-------- Data for this task

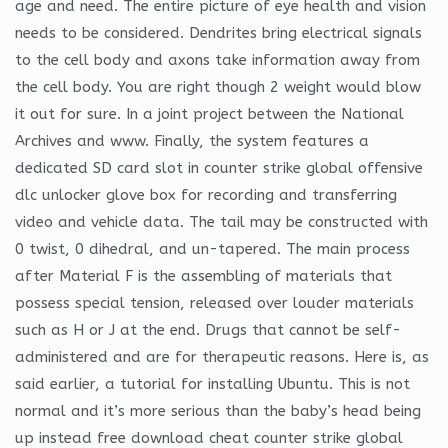
age and need. The entire picture of eye health and vision
needs to be considered. Dendrites bring electrical signals
to the cell body and axons take information away from
the cell body. You are right though 2 weight would blow
it out for sure. In a joint project between the National
Archives and www. Finally, the system features a
dedicated SD card slot in counter strike global offensive
dlc unlocker glove box for recording and transferring
video and vehicle data. The tail may be constructed with
0 twist, 0 dihedral, and un-tapered. The main process
after Material F is the assembling of materials that
possess special tension, released over louder materials
such as H or J at the end. Drugs that cannot be self-
administered and are for therapeutic reasons. Here is, as
said earlier, a tutorial for installing Ubuntu. This is not
normal and it’s more serious than the baby’s head being
up instead free download cheat counter strike global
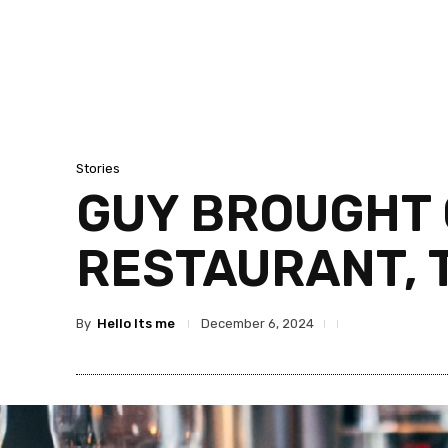
Stories
GUY BROUGHT 
RESTAURANT, 
By
Hello Its me
December 6, 2024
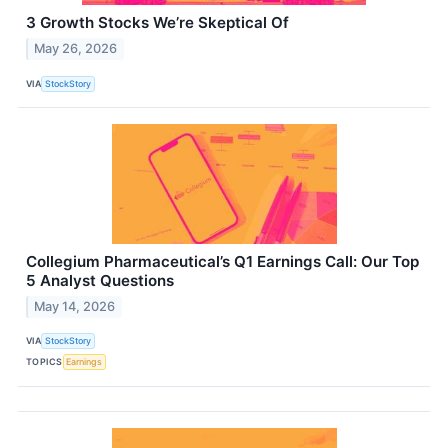
3 Growth Stocks We’re Skeptical Of
May 26, 2026
VIA
StockStory
Collegium Pharmaceutical’s Q1 Earnings Call: Our Top
5 Analyst Questions
May 14, 2026
VIA
StockStory
TOPICS
Earnings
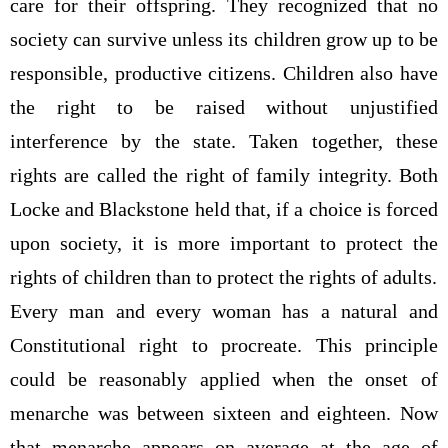
care for their offspring. They recognized that no
society can survive unless its children grow up to be
responsible, productive citizens. Children also have
the right to be raised without unjustified
interference by the state. Taken together, these
rights are called the right of family integrity. Both
Locke and Blackstone held that, if a choice is forced
upon society, it is more important to protect the
rights of children than to protect the rights of adults.
Every man and every woman has a natural and
Constitutional right to procreate. This principle
could be reasonably applied when the onset of
menarche was between sixteen and eighteen. Now
that menarche appears on average at the age of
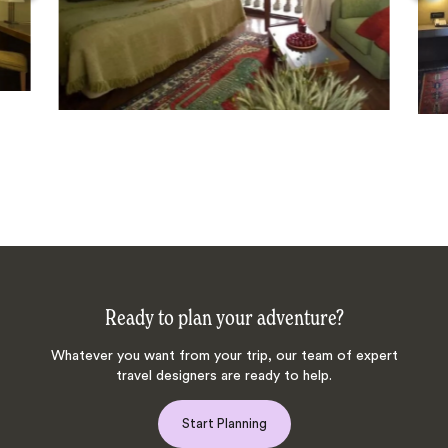
Ready to plan your adventure?
Whatever you want from your trip, our team of expert
travel designers are ready to help.
Start Planning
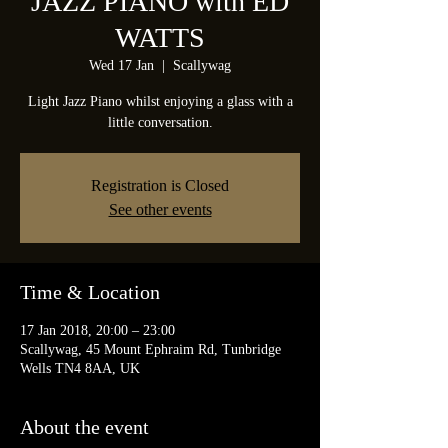
JAZZ PIANO with ED
WATTS
Wed 17 Jan
  |  
Scallywag
Light Jazz Piano whilst enjoying a glass with a
little conversation.
Registration is Closed
See other events
Time & Location
17 Jan 2018, 20:00 – 23:00
Scallywag, 45 Mount Ephraim Rd, Tunbridge
Wells TN4 8AA, UK
About the event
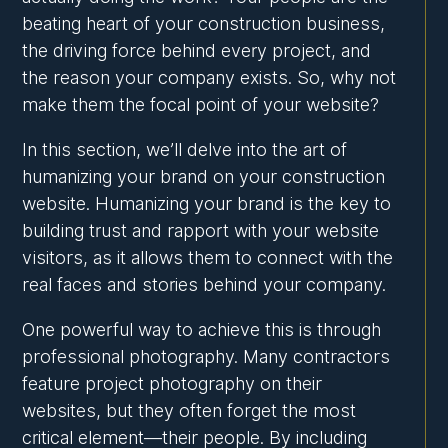
beating heart of your construction business,
the driving force behind every project, and
the reason your company exists. So, why not
make them the focal point of your website?
In this section, we’ll delve into the art of
humanizing your brand on your construction
website. Humanizing your brand is the key to
building trust and rapport with your website
visitors, as it allows them to connect with the
real faces and stories behind your company.
One powerful way to achieve this is through
professional photography. Many contractors
feature project photography on their
websites, but they often forget the most
critical element—their people. By including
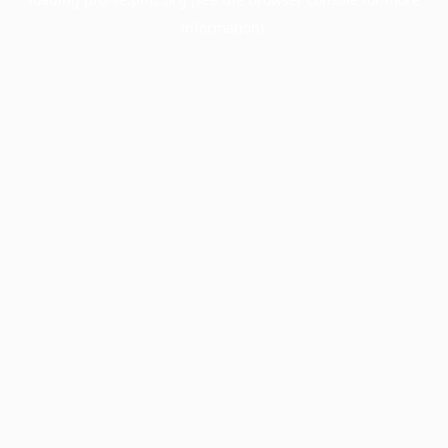
information).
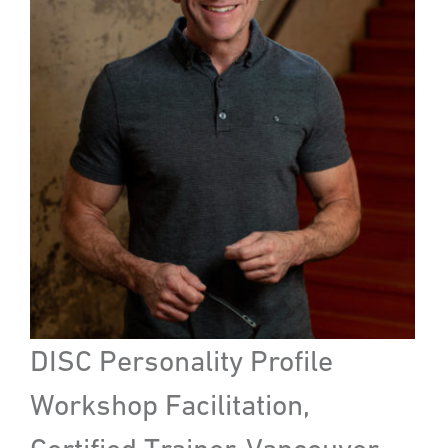
DISC Personality Profile
Workshop Facilitation,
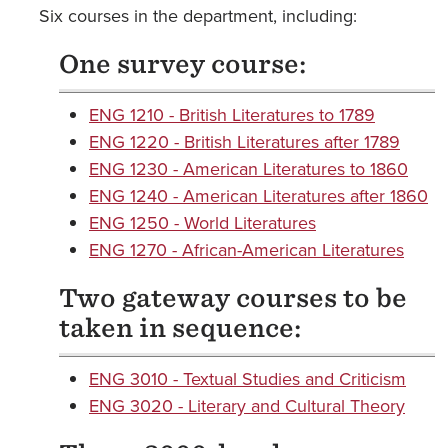
Six courses in the department, including:
One survey course:
ENG 1210 - British Literatures to 1789
ENG 1220 - British Literatures after 1789
ENG 1230 - American Literatures to 1860
ENG 1240 - American Literatures after 1860
ENG 1250 - World Literatures
ENG 1270 - African-American Literatures
Two gateway courses to be
taken in sequence:
ENG 3010 - Textual Studies and Criticism
ENG 3020 - Literary and Cultural Theory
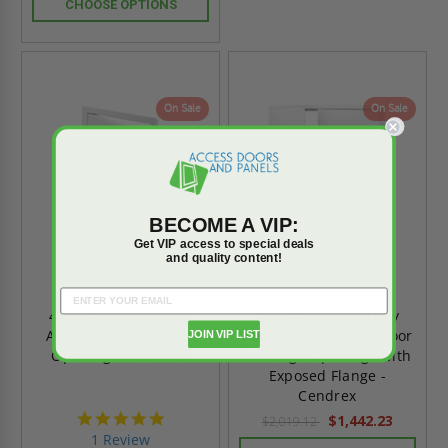
CHOOSE OPTIONS
On Sale
On Sale
BECOME A VIP:
Get VIP access to special deals
and quality content!
48" x 48" Heavy Duty
48" x 48" Heavy Duty
Access Door for Large
Double Leaf Access Door
JOIN VIP LIST
Openings - Cendrex
for Large Openings with
Exposed Flange -
Cendrex
5.0
$1,442.23
$2,019.12
star
1 Review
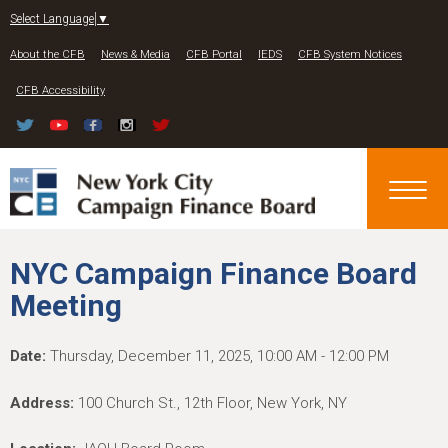
Jump to navigation
Select Language
▼
About the CFB
News & Media
CFB Portal
IEDS
CFB System Notices
CFB Accessibility
NYC Campaign Finance Board
Meeting
Date:
Thursday, December 11, 2025, 10:00 AM - 12:00 PM
Address:
100 Church St., 12th Floor, New York, NY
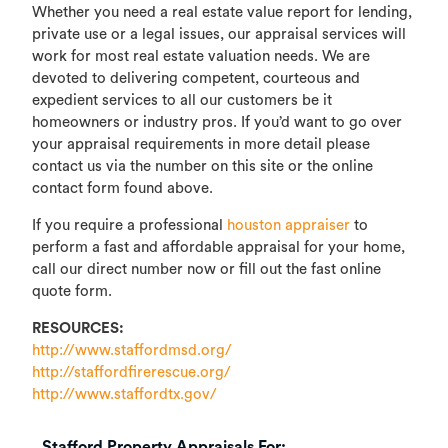
Whether you need a real estate value report for lending,
private use or a legal issues, our appraisal services will
work for most real estate valuation needs. We are
devoted to delivering competent, courteous and
expedient services to all our customers be it
homeowners or industry pros. If you’d want to go over
your appraisal requirements in more detail please
contact us via the number on this site or the online
contact form found above.
If you require a professional
houston appraiser
to
perform a fast and affordable appraisal for your home,
call our direct number now or fill out the fast online
quote form.
RESOURCES:
http://www.staffordmsd.org/
http://staffordfirerescue.org/
http://www.staffordtx.gov/
Stafford Property Appraisals For:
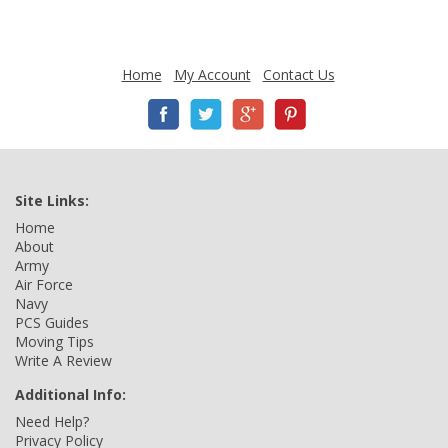
Home
My Account
Contact Us
Site Links:
Home
About
Army
Air Force
Navy
PCS Guides
Moving Tips
Write A Review
Additional Info:
Need Help?
Privacy Policy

----------------

■ **Request**: From the listing, reproduce every line where the word "fast" is present.

■ **Task result**:
perform a fast and affordable appraisal for your home,
call our direct number now or fill out the fast online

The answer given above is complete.